Step 4: Pagination — LIMIT/OFFSET Is a Trap
LIMIT 10 OFFSET 100000 is slow. The database still scans 100,010 rows to find the last 10. The Reddit community recommends keyset pagination (also called seek method) using a WHERE id > last_seen_id ORDER BY id LIMIT 10. This uses the primary key index and returns results in constant time regardless of offset. For unordered pagination, use a stable sort column with a unique index.
Step 5: Partition Large Tables by Date or Key
When a table exceeds 50 million rows, partitioning becomes necessary. Range partitioning by a date column lets queries that filter on date BETWEEN '2024-01-01' AND '2024-01-31' hit only one partition instead of the whole table. The overhead is minimal: partition pruning happens at query planning. The tradeoff is slightly more complex schema management. But for reporting tables with billions of rows, it is the only viable option outside of columnar storage.

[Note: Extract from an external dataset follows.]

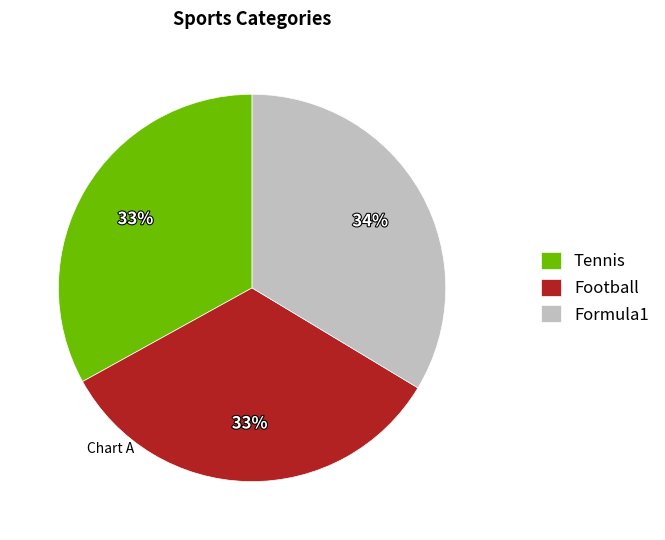

Combined, do Football and Formula1 account for over 50%?

Yes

Step 6: Materialized Views for Complex Aggregations
Aggregate queries on large tables — SELECT COUNT(*), AVG(price) FROM orders GROUP BY region — are slow because they scan the entire table. A materialized view stores the pre-computed result. Refresh it periodically. The cost shifts from every query to a scheduled maintenance window. Reddit users caution: do not overuse materialized views on rapidly changing data. The staleness tolerance must match the business need.

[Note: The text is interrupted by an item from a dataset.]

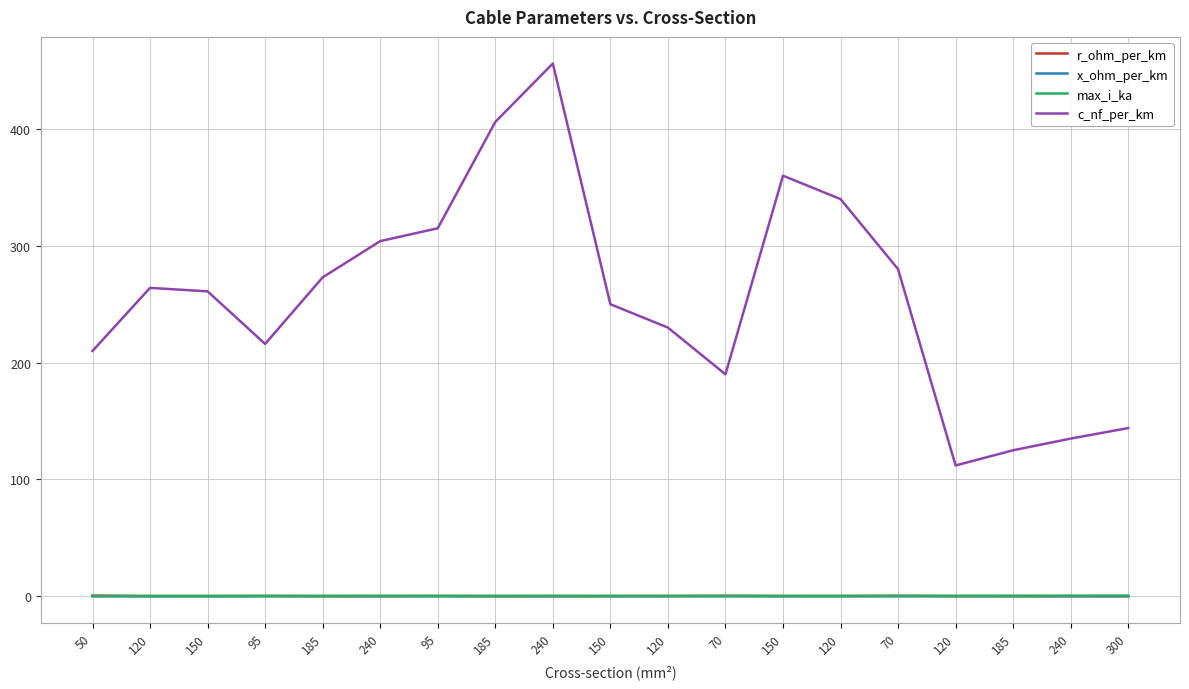

At which label is r_ohm_per_km closest to 0?

300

Measurement Before Tuning — The Golden Rule
The final and most important step is measurement. Run the query with EXPLAIN (ANALYZE, BUFFERS) to capture actual timing and buffer hits. Then apply one change at a time. Rerun EXPLAIN. Compare. The Reddit community has seen developers add five indexes at once and then complain that performance did not improve. (Of course it did not — they could not isolate the effect.) Use pg_stat_statements or equivalent to track cumulative execution time.
Conclusion
Optimizing slow SQL on large tables is not about guessing. It is a systematic process: measure, identify full scans, add compound indexes, rewrite queries to avoid functions, use keyset pagination, partition, and cache with materialized views. The database community has proven these steps work on tables with hundreds of millions of rows. (They work on 10 million too.) The difference between a query that runs in two minutes and one that finishes in 200 milliseconds is exactly this methodology. Start with EXPLAIN. End with a measured improvement.
No shortcuts. No silver bullets. Just better queries.